Technology agnostic long read analysis pipeline for transcriptomes
Added new utility 'talon_get_sjs' to extract the locations, novelty, and transcript assignments of exons/introns in a TALON database or GTF file.
The 'process_remaining_mult_cases' function was using the wrong index to access the end position of multi-exonic transcripts in its call to 'search_for_overlap_with_gene', leading to overlaps being missed in some cases for reads that lacked any matches to the reference splice junctions. This has been fixed as of this version, and a test has been added to the testing suite to cover this case.
Allow user to omit previously added datasets from config file when attempting an additional TALON run on the same database. In the past, this led the database validation step to crash at run's end.
Small change to get_read_annotations.py utility: Added patch to cover case where the gene/transcript status in the original GTF annotation was something other than 'KNOWN'. The novelty status for such cases will now be 'Other' (in the past they led to a crash). The 'NOVEL' designation is reserved for novel transcripts called by TALON specifically.

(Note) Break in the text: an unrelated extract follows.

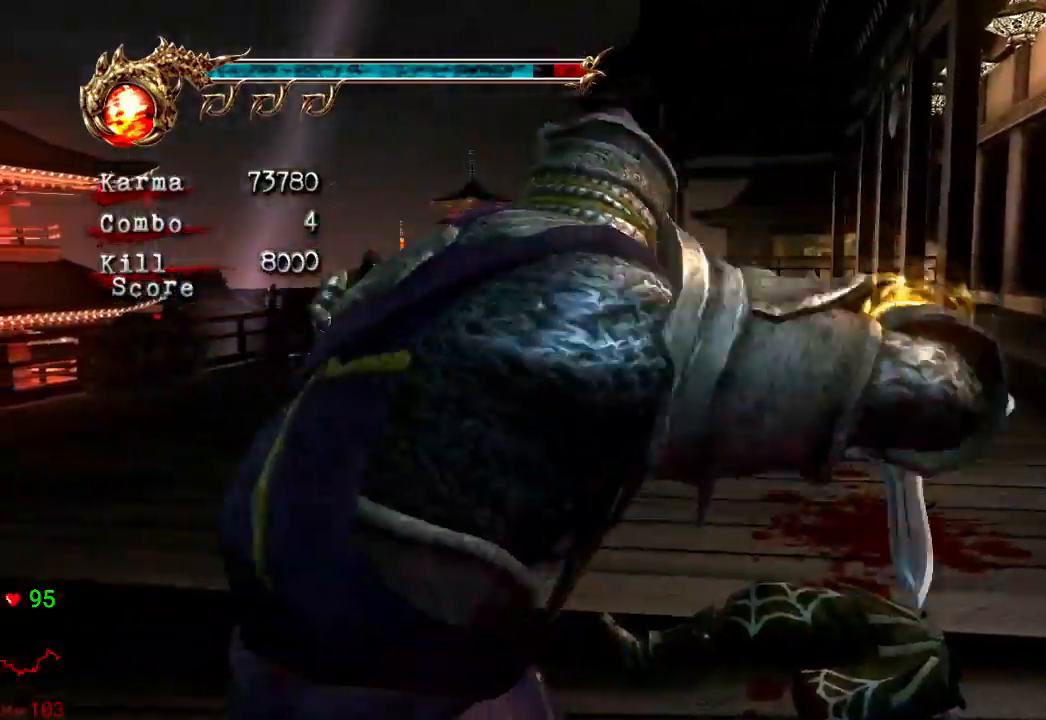
{"dt_ms": 500, "buttons": ["B", "L2"], "left_stick": "center", "right_stick": "center", "events": [[133, "left_stick", "center"], [200, "left_stick", "up"], [233, "A", "down"], [300, "A", "up"], [367, "B", "down"], [400, "left_stick", "center"]]}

The underlying functionality of this TALON version is identical to version 4.2, but it has been converted to a Python package in order to create a better experience for users. Once installed, the program can be run from anywhere on the system.
Changes:
This release is written for Python 3.7 rather than Python 2.7. There are some small issues to be worked out in the post-TALON_tools section, but the schema and talon.py script are set.